◆ DIRECTIVE ◆
From the material below, list every line containing "قضية".

◆ DATA FOR THE TASK ◆

•••

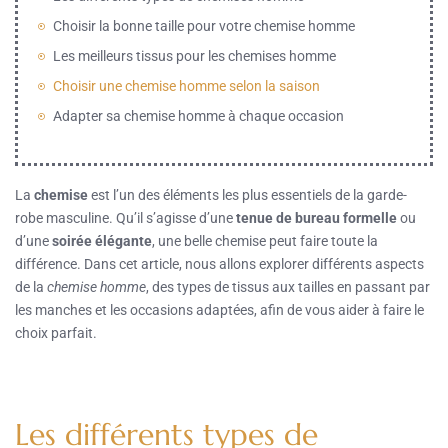
Choisir la bonne taille pour votre chemise homme
Les meilleurs tissus pour les chemises homme
Choisir une chemise homme selon la saison
Adapter sa chemise homme à chaque occasion
La
chemise
est l’un des éléments les plus essentiels de la garde-
robe masculine. Qu’il s’agisse d’une
tenue de bureau formelle
ou
d’une
soirée élégante
, une belle chemise peut faire toute la
différence. Dans cet article, nous allons explorer différents aspects
de la
chemise homme
, des types de tissus aux tailles en passant par
les manches et les occasions adaptées, afin de vous aider à faire le
choix parfait.
Les différents types de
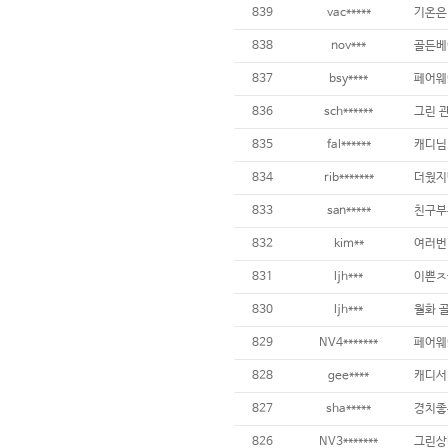
839
vac*****
838
nov***
골든베
837
bsy****
836
sch******
835
fal******
834
rib*******
833
san*****
832
kim**
831
ljh***
830
ljh***
829
NV4*******
828
gee****
827
sha*****
826
NV3*******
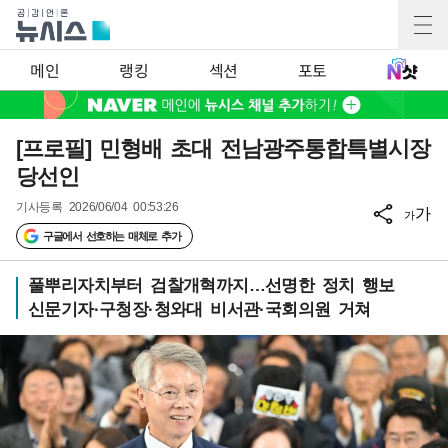
메인
랭킹
섹션
포토
[프로필] 민형배 초대 전남광주통합특별시장
당선인
기사등록
2026/06/04 00:53:26
가
가
구글에서 선호하는 매체로 추가
풀뿌리자치부터 검찰개혁까지…선명한 정치 행보
신문기자·구청장·청와대 비서관·국회의원 거쳐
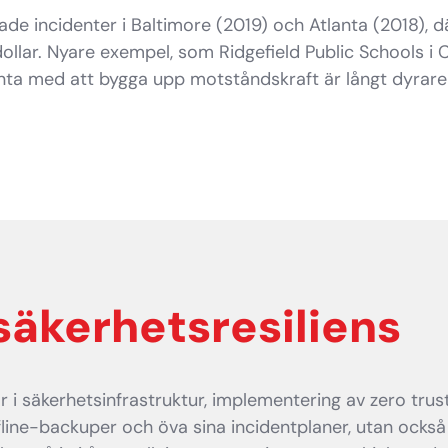
de incidenter i Baltimore (2019) och Atlanta (2018), 
 dollar. Nyare exempel, som Ridgefield Public Schools 
nta med att bygga upp motståndskraft är långt dyrare ä
äkerhetsresiliens
r i säkerhetsinfrastruktur, implementering av zero trus
line-backuper och öva sina incidentplaner, utan också 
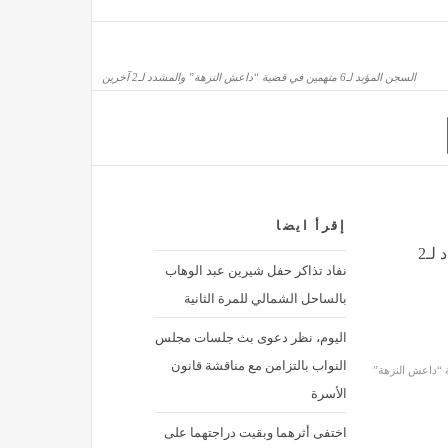
السجن المؤبد لـ6 متهمين في قضية “داعش النزهة” والمشدد لـ2 آخرين
إقرأ ايضا
السجن المؤبد لـ6 متهمين في قضية “داعش النزهة” والمشدد لـ2
نفاد تذاكر حفل شيرين عبد الوهاب
بالساحل الشمالي للمرة الثانية
اليوم، نظر دعوى بث جلسات مجلس
النواب بالتزامن مع مناقشة قانون
الأسرة
اختفى أثرهما وبقيت دراجتهما على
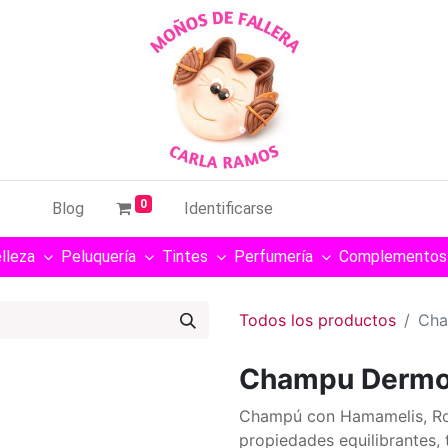
0
Blog
Identificarse
lleza
Peluquería
Tintes
Perfumería
Complementos
Todos los productos
Cha
Champu Dermo
Champú con Hamamelis, Rom
propiedades equilibrantes,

•••

◆ EXPECTED OUTPUT ◆
السجن المؤبد لـ6 متهمين في قضية “داعش النزهة” والمشدد لـ2 آخرين
السجن المؤبد لـ6 متهمين في قضية “داعش النزهة” والمشدد لـ2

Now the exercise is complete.